Hearing aids are the main treatment for mild-to-moderate hearing loss. However, many people who could benefit from hearing aids do not wear them. This is partly because hearing aids do not adequately restore hearing in real-world settings. Basic hearing aids are designed with linear amplification, which provides a constant level of amplification regardless of the incoming sound level. Many hearing aids are also built with compression algorithms designed to selectively amplify soft sounds.

The Ear Institute’s Professor Nicholas Lesica and colleagues investigated the activity of neurons in the inferior colliculus - one of the brain’s hearing centres - of hearing-impaired gerbils while they were exposed to sounds from human speech.  The authors recorded how neurons in this region of the brain responded to sounds that were unprocessed, processed by linear amplification, or processed with amplification and compression. They found that the responses of neurons with amplification and compression were distorted, and that removing compression corrected some, but not all, of the distortions.

They also found, however, that amplification alone distorted neural responses even in the absence of hearing loss. This suggests that many of the perceptual problems experienced by hearing aid users are, in fact, normal.

The researchers concluded that the uptake of hearing aids could be improved rapidly without loss of benefit by making simpler devices with linear amplification widely accessible. According to the World Health Organization over 1.5 billion people are affected by hearing loss worldwide. Of them, 80 per cent live in low and middle-income countries.

Professor Lesica said: “I think it means that we should consider trying to get cheap, simple devices to as many people as possible as soon as possible.”

“I would say that cheaper hearing aids, using older tech, are not significantly worse than the latest, most advanced hearing aids. Coupling that with the fact that 80 per cent of the people in the world who need hearing aids don't have them, we should consider making cheap devices widely accessible,” he added.

He also mentioned that many people who should be wearing aids are not wearing them because they do not reflect real-world sounds. “People not wearing them has huge knock-on consequences.
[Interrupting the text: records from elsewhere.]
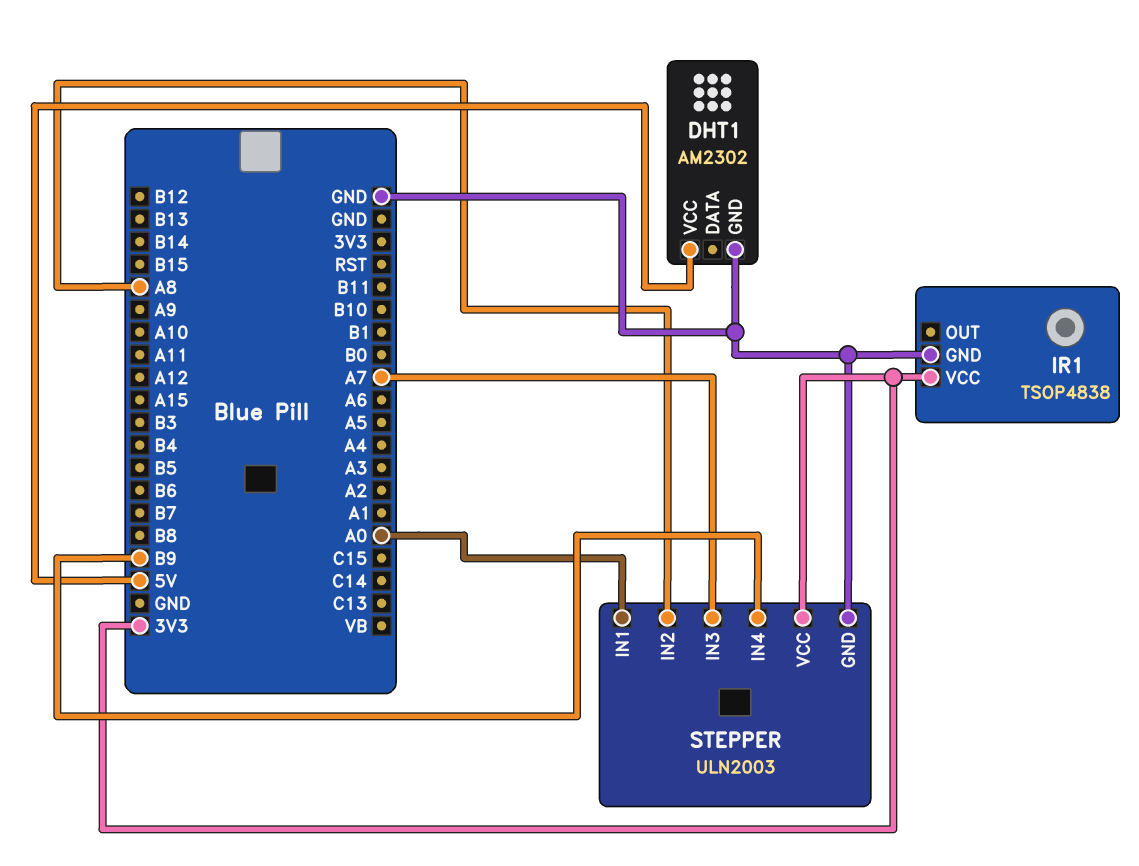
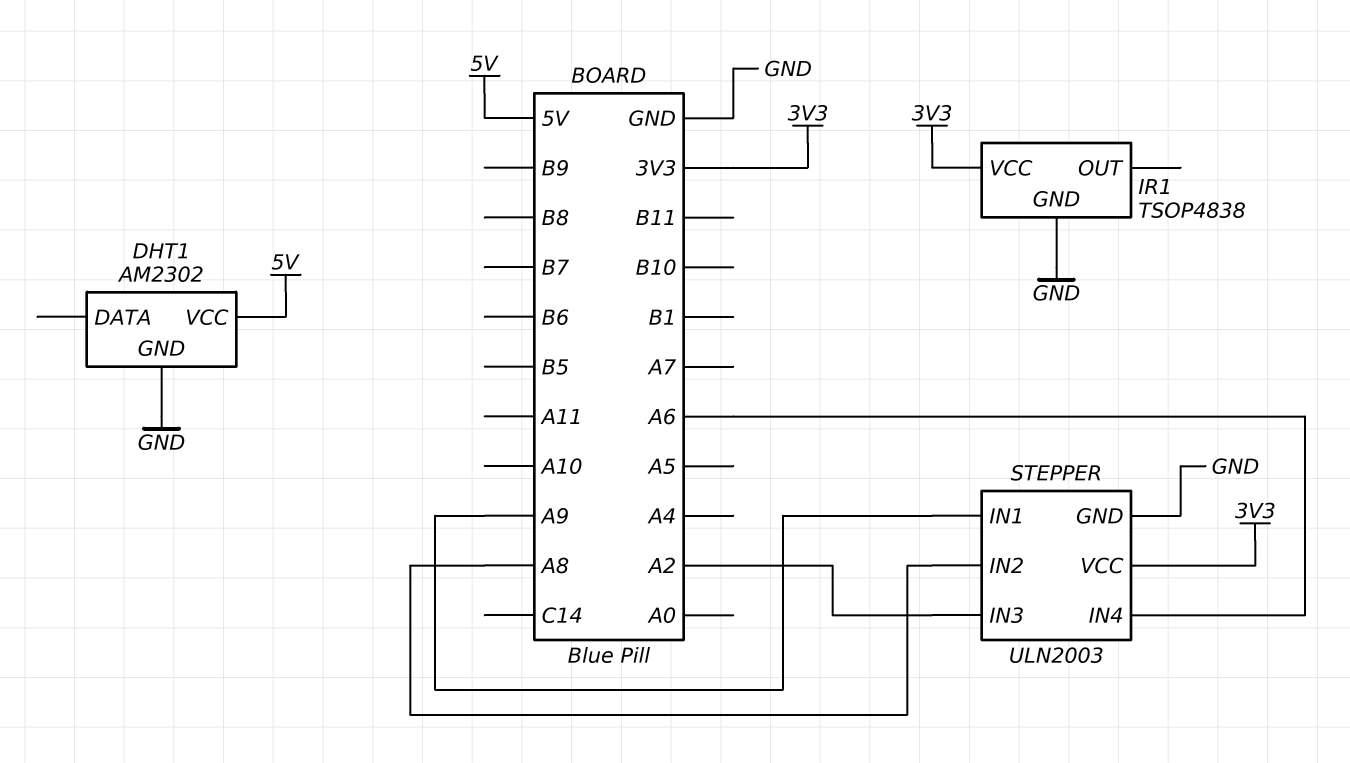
STEPPER pin IN1: A0 -> A9
STEPPER pin IN3: A7 -> A2
STEPPER pin IN4: B9 -> A6

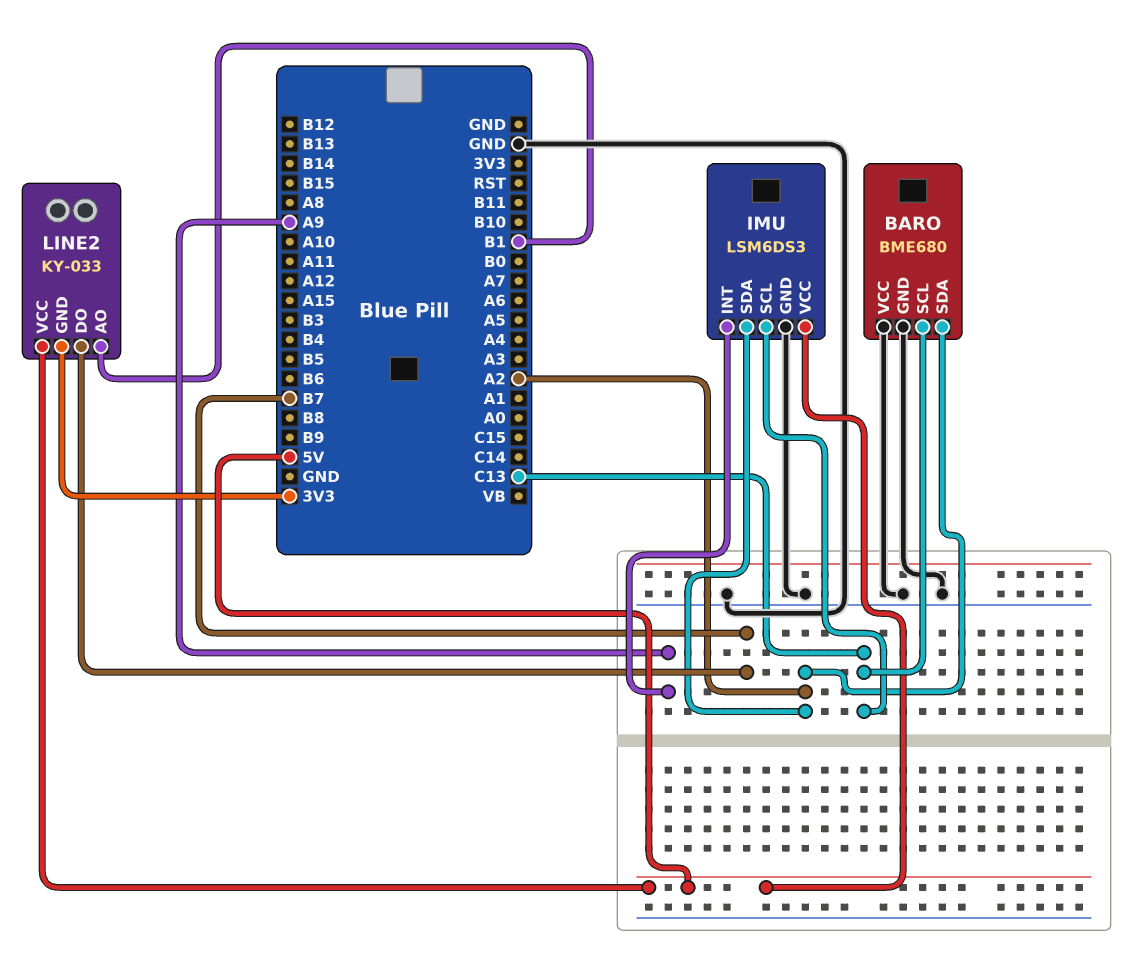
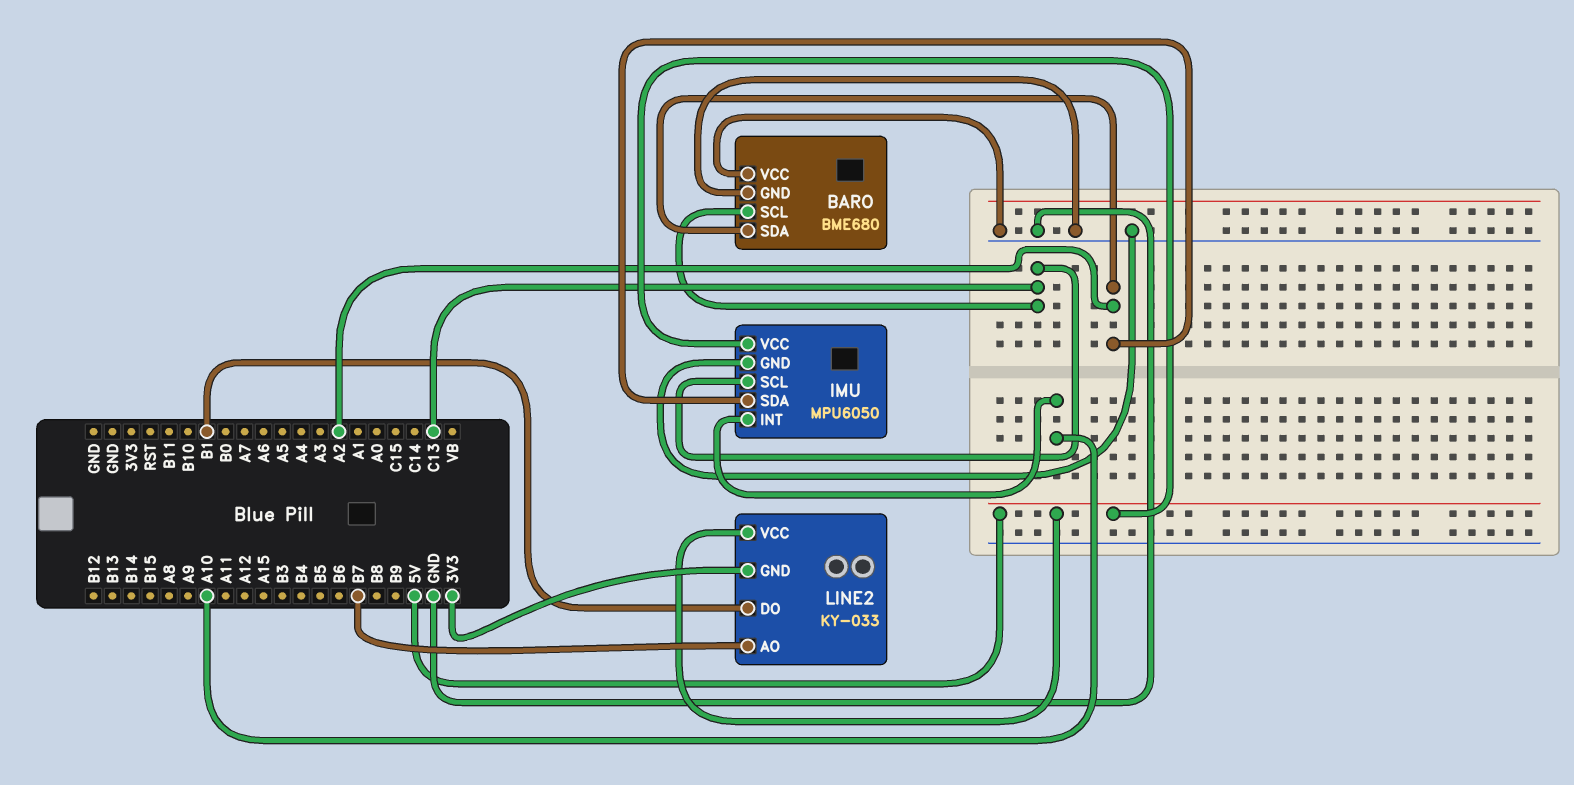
IMU: LSM6DS3 -> MPU6050
IMU pin INT: A9 -> A10
LINE2 pin AO: B1 -> B7
LINE2 pin DO: B7 -> B1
Hearing loss is the leading modifiable risk factor for dementia (as identified by the Lancet Commission on Dementia),” said Lesica.

The authors conclude that uptake of hearing aids could be improved rapidly without loss of benefit by making simple devices with linear amplification widely accessible, but that improving hearing aids will ultimately require new sound processing algorithms that compensate for the negative effects of amplification.